● **Travail demandé**
1. Énumérez les constats que formule le premier message du fil de discussion sur la borne Airport au sujet de la situation rencontrée.
2. Reprenez le fil de discussion sur la borne Airport à la suite de la dernière phrase affichée.

● **Texte fourni**
┄┄┄┄┄┄┄┄┄┄┄┄┄┄┄┄┄┄┄┄
# PB config borne Airport  mode pont



## figatellix (18 Mars 2006)

Bonjour,

Je n'arrive pas à configurer correctement ma borne Airport afin de pouvoir accéder à Internet. La musique itunes fonctionne correctement via la borne. J'ai bien accés à Internet via le port ethernet. En revanche, quand je tente de configurer ma bonre pour l'Internet sans fil, j'ai un message me disant "votre borne doit êtrre configurée en mode pont..."

Je ne sais pas quoi faire et suis bloqué depuis une semaine...

Quelqu'un a t il la solution?

MErci d'avance


----------



## -greg- (18 Mars 2006)

figatellix a dit:
			
		

> Bonjour,
> 
> Je n'arrive pas à configurer correctement ma borne Airport afin de pouvoir accéder à Internet. La musique itunes fonctionne correctement via la borne. J'ai bien accés à Internet via le port ethernet. En revanche, quand je tente de configurer ma bonre pour l'Internet sans fil, j'ai un message me disant "votre borne doit êtrre configurée en mode pont..."
┄┄┄┄┄┄┄┄┄┄┄┄┄┄┄┄┄┄┄┄
● **Données ci-dessous**
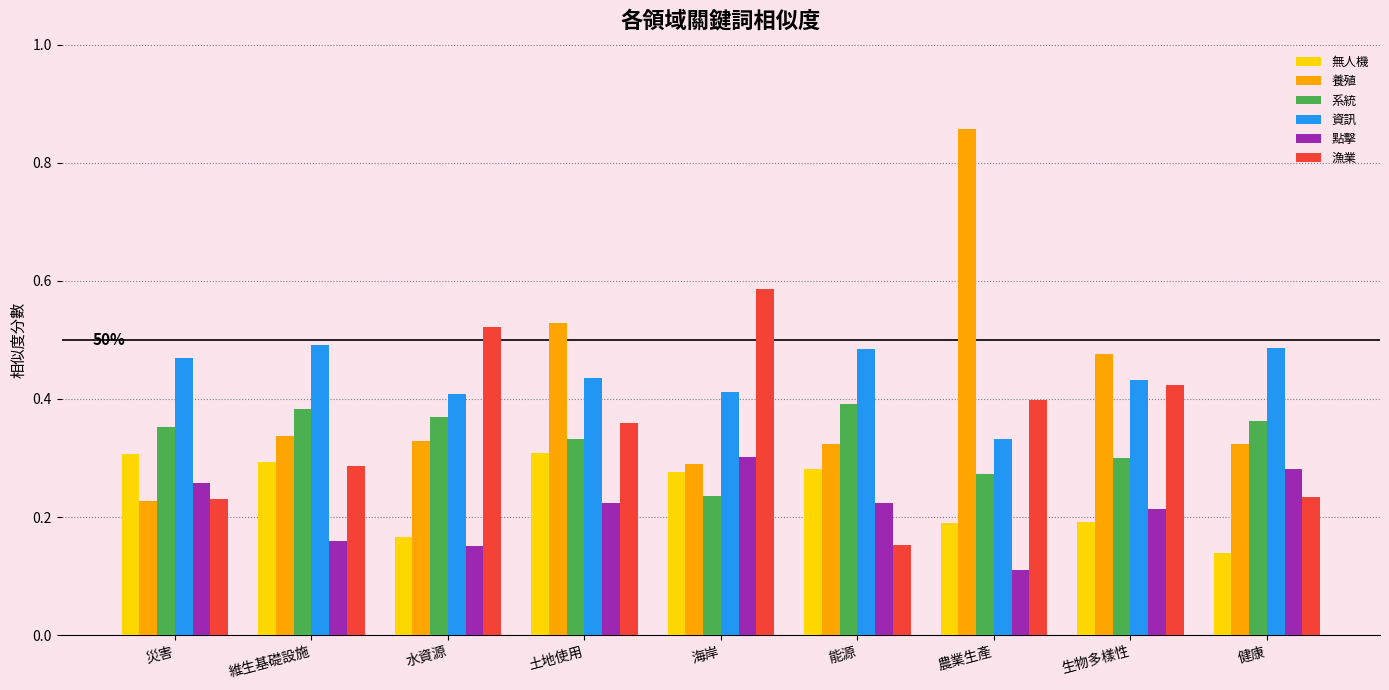

True or false: 無人機 has a value of 0.1 at 水資源.

False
┄┄┄┄┄┄┄┄┄┄┄┄┄┄┄┄┄┄┄┄
● **Liste des réponses**
1.
- La borne Airport ne parvient pas à être configurée correctement pour accéder à Internet.
- La musique iTunes fonctionne correctement via la borne.
- L'accès à Internet fonctionne via le port Ethernet.
- Lors d'une tentative de configuration de la borne pour l'Internet sans fil, un message indique que la borne doit être configurée en mode pont.
- La situation est bloquée depuis une semaine.

2.
> 
> ...



ce n'est donc pas ta borne principal?
a tu configuré ta borne a l'aide de "assistant reglage airport"?
si ce n'est pas ta borne principale regle la en "borne d'acces distante".


----------



## figatellix (18 Mars 2006)

chezgreg a dit:
			
		

> ce n'est donc pas ta borne principal?
> a tu configuré ta borne a l'aide de "assistant reglage airport"?
> si ce n'est pas ta borne principale regle la en "borne d'acces distante".



oui, il s'agit bien de ma borne principale. Que j'ai tenté de confihurer avec l'assistant réglage airport"

Ce qui est étrange, c'est que lorsque je coche "connexion via pppoe" dans "préférence systeme/réseau/airport", la borne ne s'affiche plus dans "utilitaire admin airport"

Un vrai casse tête


----------



## fpoil (18 Mars 2006)

donnes nous plus d'infos sur ton installation : quel modem, quel FAI? etc...


----------



## figatellix (18 Mars 2006)

j'ai la c-box de cegetel. La cbox semble correctement configurée puisque je peux me connecter à Internet via le port Ethernet.


----------



## -greg- (19 Mars 2006)

figatellix a dit:
			
		

> oui, il s'agit bien de ma borne principale. Que j'ai tenté de confihurer avec l'assistant réglage airport"
> 
> Ce qui est étrange, c'est que lorsque je coche "connexion via pppoe" dans "préférence systeme/réseau/airport"



il faut choisir "via DHCP" normalement.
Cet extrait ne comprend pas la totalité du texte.